Rituals of the Oak: Come Taste the Doom (2012)


I’m not sure why people have a problem with female-fronted traditional doom. If there’s any metal genre that could use a feminine counterpoint, it’s trad-doom. While metal usually has plenty of notes and a huge wall of sound, effectively choking out anything but the most powerful of true “singing” voices, the sparse compositions of doom allow the female voice room to breathe. Sure, in some cases using a woman is barely better than a gimmick, but there are those bands that know exactly how to make it work.

Rituals of the Oak has it all figured out on Come Taste the Doom. Here, the Aussie quartet offers up five tracks of pure doom metal, fronted by an effective feminine voice. Sabine Hamad-Linfoot has an earthy husk that perfectly fits the druidic impression given by their band name and lyrics. Think a mellowed-out Uta Plotkin (Witch Mountain). Or Jinx Dawson (Coven) if she wasn’t so damned goofy. Hamad-Linfoot’s delivery is simple and understated, but she conveys emotion and crescendos nicely when needed. Most importantly, her voice is well-controlled and beautifully enchanting.

The rest of the band fully understands that, really, this is all about her voice. They always give her room. Opener “Here” has them barely making any noise as she sings her part of the verse, then they rock hard before easing up once again. Their riffs are just as mellow as her voice, but as with the vocal work, they also know when to kick things into gear. Rather than being content to simply plod along without variation, as is the downfall of many a trad-doom band, they regularly alternate between slow and mid-tempo.

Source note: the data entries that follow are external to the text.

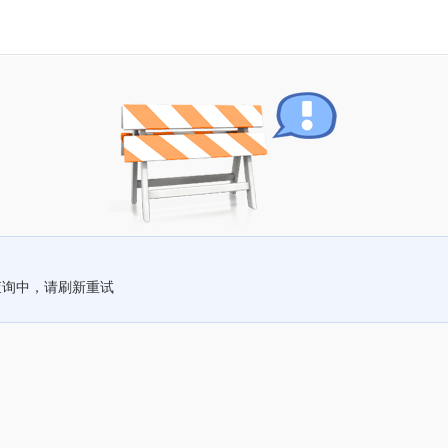
查询中，请刷新重试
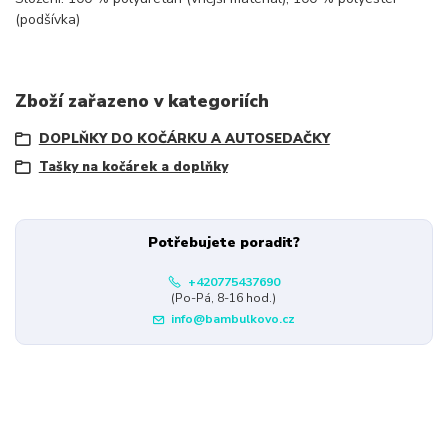
(podšívka)
Zboží zařazeno v kategoriích
DOPLŇKY DO KOČÁRKU A AUTOSEDAČKY
Tašky na kočárek a doplňky
Potřebujete poradit?
+420775437690
(Po-Pá, 8-16 hod.)
info@bambulkovo.cz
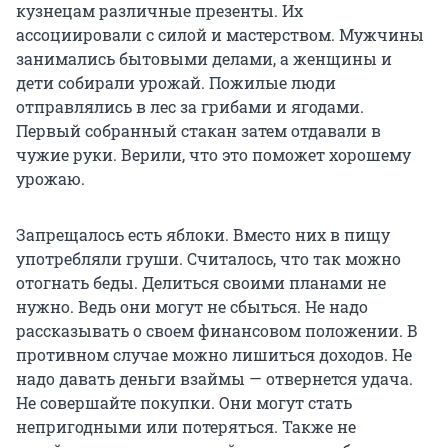
кузнецам различные презенты. Их
ассоциировали с силой и мастерством. Мужчины
занимались бытовыми делами, а женщины и
дети собирали урожай. Пожилые люди
отправлялись в лес за грибами и ягодами.
Первый собранный стакан затем отдавали в
чужие руки. Верили, что это поможет хорошему
урожаю.
Запрещалось есть яблоки. Вместо них в пищу
употребляли груши. Считалось, что так можно
отогнать беды. Делиться своими планами не
нужно. Ведь они могут не сбыться. Не надо
рассказывать о своем финансовом положении. В
противном случае можно лишиться доходов. Не
надо давать деньги взаймы — отвернется удача.
Не совершайте покупки. Они могут стать
непригодными или потеряться. Также не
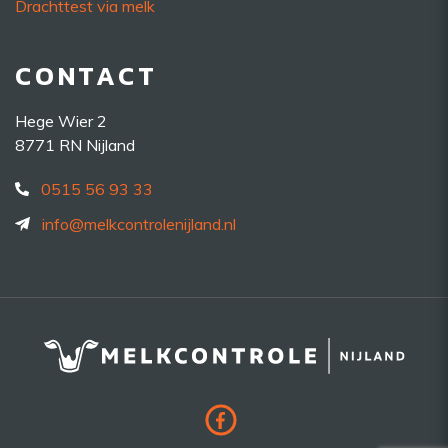
Drachttest via melk
CONTACT
Hege Wier 2
8771 RN Nijland
0515 56 93 33
info@melkcontrolenijland.nl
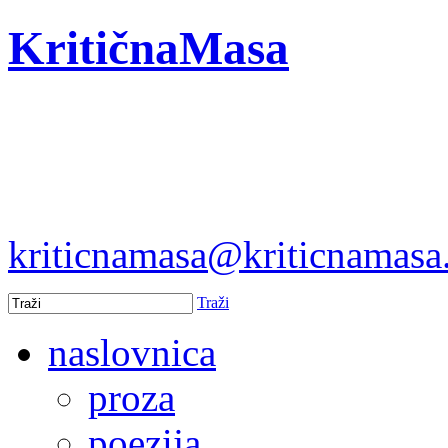
KritičnaMasa
kriticnamasa@kriticnamas
Traži
naslovnica
proza
poezija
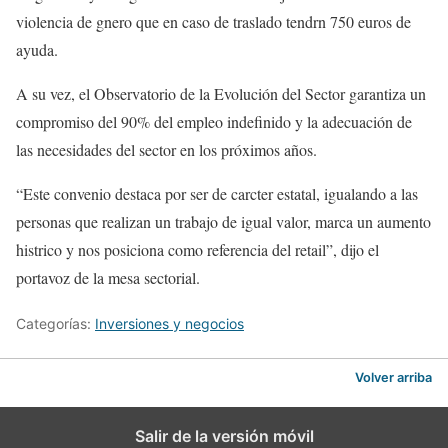
violencia de gnero que en caso de traslado tendrn 750 euros de
ayuda.
A su vez, el Observatorio de la Evolución del Sector garantiza un
compromiso del 90% del empleo indefinido y la adecuación de
las necesidades del sector en los próximos años.
“Este convenio destaca por ser de carcter estatal, igualando a las
personas que realizan un trabajo de igual valor, marca un aumento
histrico y nos posiciona como referencia del retail”, dijo el
portavoz de la mesa sectorial.
Categorías:
Inversiones y negocios
Volver arriba
Salir de la versión móvil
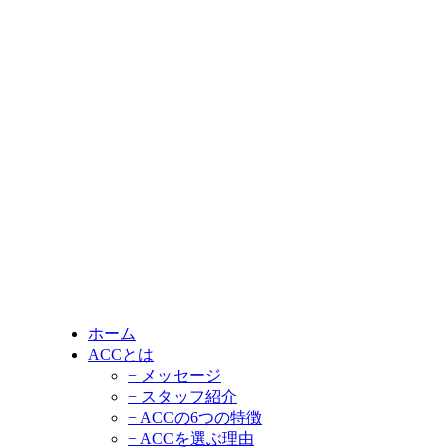
ホーム
ACCとは
− メッセージ
− スタッフ紹介
− ACCの6つの特徴
− ACCを選ぶ理由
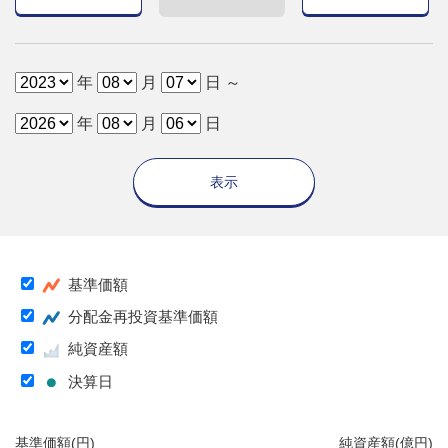
年
月
日 ～
年
月
日
表示
基準価額
分配金再投資基準価額
純資産額
決算日
基準価額(円)
純資産額(億円)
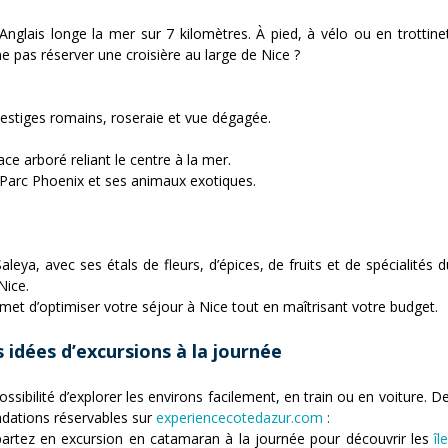
Anglais longe la mer sur 7 kilomètres. À pied, à vélo ou en trottine
e pas réserver une croisière au large de Nice ?
 vestiges romains, roseraie et vue dégagée.
e arboré reliant le centre à la mer.
 Parc Phoenix et ses animaux exotiques.
a, avec ses étals de fleurs, d’épices, de fruits et de spécialités du t
Nice.
ermet d’optimiser votre séjour à Nice tout en maîtrisant votre budget.
 idées d’excursions à la journée
ossibilité d’explorer les environs facilement, en train ou en voiture.
dations réservables sur
experiencecotedazur.com
:
partez en excursion en catamaran à la journée pour découvrir les
îl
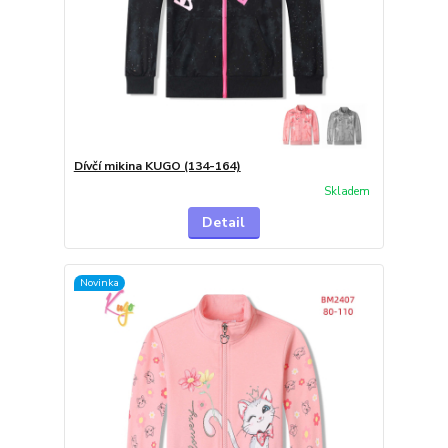
Dívčí mikina KUGO (134-164)
Skladem
Detail
Novinka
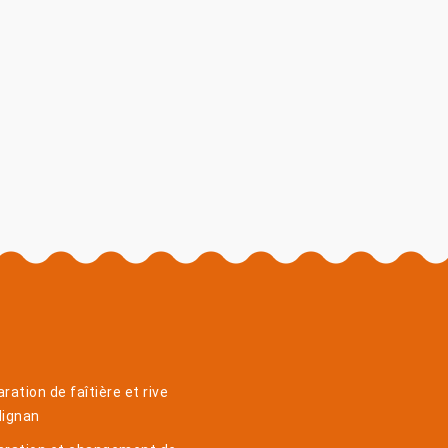
ration de faîtière et rive
dignan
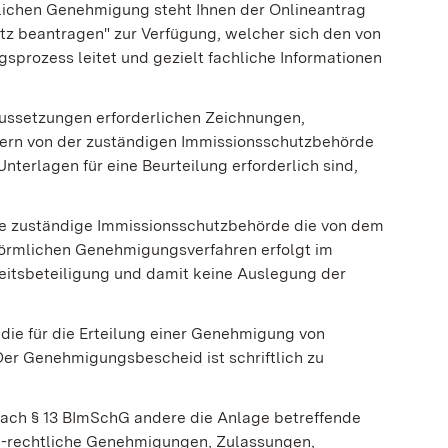
tlichen Genehmigung steht Ihnen der
Onlineantrag
 beantragen" zur Verfügung, welcher sich den von
prozess leitet und gezielt fachliche Informationen
ussetzungen erforderlichen Zeichnungen,
fern von der zuständigen Immissionsschutzbehörde
terlagen für eine Beurteilung erforderlich sind,
ie zuständige Immissionsschutzbehörde die
von dem
rmlichen Genehmigungsverfahren erfolgt im
eitsbeteiligung und damit keine Auslegung der
ie für die Erteilung einer Genehmigung von
Der Genehmigungsbescheid ist schriftlich zu
ach § 13 BImSchG andere die Anlage betreffende
ch-rechtliche Genehmigungen, Zulassungen,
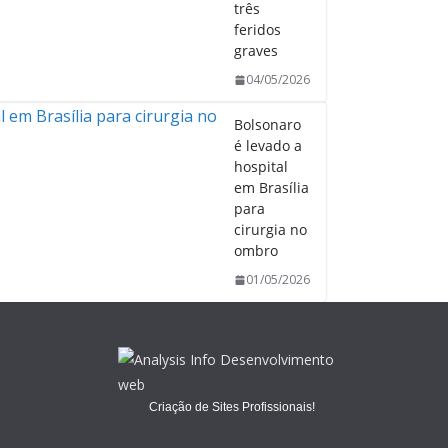
três
feridos
graves
04/05/2026
Bolsonaro
é levado a
hospital
em Brasília
para
cirurgia no
ombro
01/05/2026
Criação de Sites Profissionais!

The production work is, in a word, perfect. In other words, you might forget that it was produced at all, because it simply sounds like a pristine live performance, sans extraneous noise. There is nothing, psychologically, to stand between you and the music itself. The drums have a natural sound, and the guitar and bass tones are everything you could want. Every sound has enough room to breathe, and the volume is set low enough to allow variation and prevent clipping. Album highlight “On the Sixth Moon” is perhaps the best example of the excellent work at the control board. It features just about the only moment to remind you this is a recording, with a nice layered vocal melody.

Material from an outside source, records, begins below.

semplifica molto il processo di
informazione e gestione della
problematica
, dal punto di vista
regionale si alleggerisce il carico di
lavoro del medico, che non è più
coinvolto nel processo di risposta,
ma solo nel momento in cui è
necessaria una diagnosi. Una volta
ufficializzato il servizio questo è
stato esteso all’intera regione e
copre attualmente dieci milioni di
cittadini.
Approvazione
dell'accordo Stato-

The approach is compelling, the mood is infectious, and the sound is excellent. But there is a weakness. The songwriting is not quite there. Yes, they understand their craft well and write to their strengths. And many of the riffs and vocal melodies are fairly well memorable. But there’s nothing revolutionary, and nothing that will make you play air guitar while listening in public.

The Verdict: Despite songwriting that doesn’t hit a higher plane, this is a very good album with a great sound and mellow mood. It will take the edge off. I give it 4 out of 5 stars.